##### Entries shown

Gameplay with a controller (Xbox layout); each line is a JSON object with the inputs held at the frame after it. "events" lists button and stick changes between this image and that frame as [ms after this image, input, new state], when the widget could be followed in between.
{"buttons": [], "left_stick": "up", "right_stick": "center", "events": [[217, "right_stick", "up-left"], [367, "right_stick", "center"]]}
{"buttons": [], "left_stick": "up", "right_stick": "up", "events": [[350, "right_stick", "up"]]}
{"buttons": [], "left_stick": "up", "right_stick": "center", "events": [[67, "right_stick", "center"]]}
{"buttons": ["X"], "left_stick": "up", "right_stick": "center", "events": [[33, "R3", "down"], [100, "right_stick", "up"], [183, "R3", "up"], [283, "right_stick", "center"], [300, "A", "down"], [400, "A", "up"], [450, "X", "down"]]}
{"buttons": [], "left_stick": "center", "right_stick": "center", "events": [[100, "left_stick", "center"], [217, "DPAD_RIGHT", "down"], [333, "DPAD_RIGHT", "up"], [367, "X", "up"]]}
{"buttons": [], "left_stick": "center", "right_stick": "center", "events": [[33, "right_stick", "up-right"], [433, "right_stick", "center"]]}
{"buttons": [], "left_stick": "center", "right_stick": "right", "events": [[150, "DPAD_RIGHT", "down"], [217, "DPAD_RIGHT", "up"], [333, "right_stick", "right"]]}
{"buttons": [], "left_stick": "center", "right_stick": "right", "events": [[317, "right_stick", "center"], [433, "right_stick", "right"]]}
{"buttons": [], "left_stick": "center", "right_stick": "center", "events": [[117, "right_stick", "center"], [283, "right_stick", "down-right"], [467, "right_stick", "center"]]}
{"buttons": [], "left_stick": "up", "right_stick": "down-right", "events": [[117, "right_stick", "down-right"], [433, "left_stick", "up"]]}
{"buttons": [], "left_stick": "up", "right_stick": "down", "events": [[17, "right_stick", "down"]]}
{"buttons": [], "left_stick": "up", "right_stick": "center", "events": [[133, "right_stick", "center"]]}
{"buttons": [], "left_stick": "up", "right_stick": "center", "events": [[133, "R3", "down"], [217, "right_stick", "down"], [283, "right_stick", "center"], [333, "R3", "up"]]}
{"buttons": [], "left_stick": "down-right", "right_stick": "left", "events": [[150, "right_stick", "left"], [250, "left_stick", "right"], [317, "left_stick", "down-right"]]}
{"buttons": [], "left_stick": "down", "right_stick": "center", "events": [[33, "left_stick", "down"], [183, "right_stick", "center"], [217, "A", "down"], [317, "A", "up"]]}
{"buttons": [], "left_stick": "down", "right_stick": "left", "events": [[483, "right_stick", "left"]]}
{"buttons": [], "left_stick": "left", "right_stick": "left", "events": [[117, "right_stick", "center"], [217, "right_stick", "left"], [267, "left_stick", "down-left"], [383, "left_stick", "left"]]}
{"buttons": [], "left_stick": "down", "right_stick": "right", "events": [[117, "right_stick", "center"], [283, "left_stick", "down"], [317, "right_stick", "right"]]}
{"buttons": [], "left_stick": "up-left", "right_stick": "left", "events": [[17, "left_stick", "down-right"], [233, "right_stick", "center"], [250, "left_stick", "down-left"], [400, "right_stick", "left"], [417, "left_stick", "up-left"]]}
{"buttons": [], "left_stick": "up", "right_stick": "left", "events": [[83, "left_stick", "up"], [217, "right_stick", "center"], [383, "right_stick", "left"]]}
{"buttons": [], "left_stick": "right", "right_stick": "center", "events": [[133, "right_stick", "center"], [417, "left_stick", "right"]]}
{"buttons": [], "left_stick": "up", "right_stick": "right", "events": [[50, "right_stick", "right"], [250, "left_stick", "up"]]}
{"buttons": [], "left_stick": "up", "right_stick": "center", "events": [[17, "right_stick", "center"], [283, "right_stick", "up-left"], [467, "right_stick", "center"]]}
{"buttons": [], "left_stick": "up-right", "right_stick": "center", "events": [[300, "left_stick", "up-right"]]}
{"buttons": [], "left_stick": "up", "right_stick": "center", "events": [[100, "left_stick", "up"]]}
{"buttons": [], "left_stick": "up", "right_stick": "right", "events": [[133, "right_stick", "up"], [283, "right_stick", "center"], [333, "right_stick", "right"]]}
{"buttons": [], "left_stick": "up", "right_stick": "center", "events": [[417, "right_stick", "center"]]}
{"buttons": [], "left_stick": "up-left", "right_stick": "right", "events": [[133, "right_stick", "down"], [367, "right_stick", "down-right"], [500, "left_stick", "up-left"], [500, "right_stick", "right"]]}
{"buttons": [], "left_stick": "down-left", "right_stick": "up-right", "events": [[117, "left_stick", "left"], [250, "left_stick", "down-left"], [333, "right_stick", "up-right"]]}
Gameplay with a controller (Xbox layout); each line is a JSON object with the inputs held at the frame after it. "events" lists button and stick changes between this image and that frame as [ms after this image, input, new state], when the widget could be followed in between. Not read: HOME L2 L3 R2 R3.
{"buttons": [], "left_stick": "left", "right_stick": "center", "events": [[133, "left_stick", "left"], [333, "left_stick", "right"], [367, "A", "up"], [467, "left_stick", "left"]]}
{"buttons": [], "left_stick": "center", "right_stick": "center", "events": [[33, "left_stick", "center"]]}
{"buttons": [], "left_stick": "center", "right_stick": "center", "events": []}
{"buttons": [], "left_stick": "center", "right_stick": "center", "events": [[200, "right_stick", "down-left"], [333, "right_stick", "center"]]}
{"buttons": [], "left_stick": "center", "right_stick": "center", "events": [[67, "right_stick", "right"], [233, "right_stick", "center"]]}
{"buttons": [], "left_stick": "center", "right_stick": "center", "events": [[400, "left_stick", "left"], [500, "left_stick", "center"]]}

##########

• _Assigned task_
Transcribe all of the data exactly, leaving no line out.

• _Answer box_
Gameplay with a controller (Xbox layout); each line is a JSON object with the inputs held at the frame after it. "events" lists button and stick changes between this image and that frame as [ms after this image, input, new state], when the widget could be followed in between.
{"buttons": [], "left_stick": "up", "right_stick": "center", "events": [[217, "right_stick", "up-left"], [367, "right_stick", "center"]]}
{"buttons": [], "left_stick": "up", "right_stick": "up", "events": [[350, "right_stick", "up"]]}
{"buttons": [], "left_stick": "up", "right_stick": "center", "events": [[67, "right_stick", "center"]]}
{"buttons": ["X"], "left_stick": "up", "right_stick": "center", "events": [[33, "R3", "down"], [100, "right_stick", "up"], [183, "R3", "up"], [283, "right_stick", "center"], [300, "A", "down"], [400, "A", "up"], [450, "X", "down"]]}
{"buttons": [], "left_stick": "center", "right_stick": "center", "events": [[100, "left_stick", "center"], [217, "DPAD_RIGHT", "down"], [333, "DPAD_RIGHT", "up"], [367, "X", "up"]]}
{"buttons": [], "left_stick": "center", "right_stick": "center", "events": [[33, "right_stick", "up-right"], [433, "right_stick", "center"]]}
{"buttons": [], "left_stick": "center", "right_stick": "right", "events": [[150, "DPAD_RIGHT", "down"], [217, "DPAD_RIGHT", "up"], [333, "right_stick", "right"]]}
{"buttons": [], "left_stick": "center", "right_stick": "right", "events": [[317, "right_stick", "center"], [433, "right_stick", "right"]]}
{"buttons": [], "left_stick": "center", "right_stick": "center", "events": [[117, "right_stick", "center"], [283, "right_stick", "down-right"], [467, "right_stick", "center"]]}
{"buttons": [], "left_stick": "up", "right_stick": "down-right", "events": [[117, "right_stick", "down-right"], [433, "left_stick", "up"]]}
{"buttons": [], "left_stick": "up", "right_stick": "down", "events": [[17, "right_stick", "down"]]}
{"buttons": [], "left_stick": "up", "right_stick": "center", "events": [[133, "right_stick", "center"]]}
{"buttons": [], "left_stick": "up", "right_stick": "center", "events": [[133, "R3", "down"], [217, "right_stick", "down"], [283, "right_stick", "center"], [333, "R3", "up"]]}
{"buttons": [], "left_stick": "down-right", "right_stick": "left", "events": [[150, "right_stick", "left"], [250, "left_stick", "right"], [317, "left_stick", "down-right"]]}
{"buttons": [], "left_stick": "down", "right_stick": "center", "events": [[33, "left_stick", "down"], [183, "right_stick", "center"], [217, "A", "down"], [317, "A", "up"]]}
{"buttons": [], "left_stick": "down", "right_stick": "left", "events": [[483, "right_stick", "left"]]}
{"buttons": [], "left_stick": "left", "right_stick": "left", "events": [[117, "right_stick", "center"], [217, "right_stick", "left"], [267, "left_stick", "down-left"], [383, "left_stick", "left"]]}
{"buttons": [], "left_stick": "down", "right_stick": "right", "events": [[117, "right_stick", "center"], [283, "left_stick", "down"], [317, "right_stick", "right"]]}
{"buttons": [], "left_stick": "up-left", "right_stick": "left", "events": [[17, "left_stick", "down-right"], [233, "right_stick", "center"], [250, "left_stick", "down-left"], [400, "right_stick", "left"], [417, "left_stick", "up-left"]]}
{"buttons": [], "left_stick": "up", "right_stick": "left", "events": [[83, "left_stick", "up"], [217, "right_stick", "center"], [383, "right_stick", "left"]]}
{"buttons": [], "left_stick": "right", "right_stick": "center", "events": [[133, "right_stick", "center"], [417, "left_stick", "right"]]}
{"buttons": [], "left_stick": "up", "right_stick": "right", "events": [[50, "right_stick", "right"], [250, "left_stick", "up"]]}
{"buttons": [], "left_stick": "up", "right_stick": "center", "events": [[17, "right_stick", "center"], [283, "right_stick", "up-left"], [467, "right_stick", "center"]]}
{"buttons": [], "left_stick": "up-right", "right_stick": "center", "events": [[300, "left_stick", "up-right"]]}
{"buttons": [], "left_stick": "up", "right_stick": "center", "events": [[100, "left_stick", "up"]]}
{"buttons": [], "left_stick": "up", "right_stick": "right", "events": [[133, "right_stick", "up"], [283, "right_stick", "center"], [333, "right_stick", "right"]]}
{"buttons": [], "left_stick": "up", "right_stick": "center", "events": [[417, "right_stick", "center"]]}
{"buttons": [], "left_stick": "up-left", "right_stick": "right", "events": [[133, "right_stick", "down"], [367, "right_stick", "down-right"], [500, "left_stick", "up-left"], [500, "right_stick", "right"]]}
{"buttons": [], "left_stick": "down-left", "right_stick": "up-right", "events": [[117, "left_stick", "left"], [250, "left_stick", "down-left"], [333, "right_stick", "up-right"]]}
Gameplay with a controller (Xbox layout); each line is a JSON object with the inputs held at the frame after it. "events" lists button and stick changes between this image and that frame as [ms after this image, input, new state], when the widget could be followed in between. Not read: HOME L2 L3 R2 R3.
{"buttons": [], "left_stick": "left", "right_stick": "center", "events": [[133, "left_stick", "left"], [333, "left_stick", "right"], [367, "A", "up"], [467, "left_stick", "left"]]}
{"buttons": [], "left_stick": "center", "right_stick": "center", "events": [[33, "left_stick", "center"]]}
{"buttons": [], "left_stick": "center", "right_stick": "center", "events": []}
{"buttons": [], "left_stick": "center", "right_stick": "center", "events": [[200, "right_stick", "down-left"], [333, "right_stick", "center"]]}
{"buttons": [], "left_stick": "center", "right_stick": "center", "events": [[67, "right_stick", "right"], [233, "right_stick", "center"]]}
{"buttons": [], "left_stick": "center", "right_stick": "center", "events": [[400, "left_stick", "left"], [500, "left_stick", "center"]]}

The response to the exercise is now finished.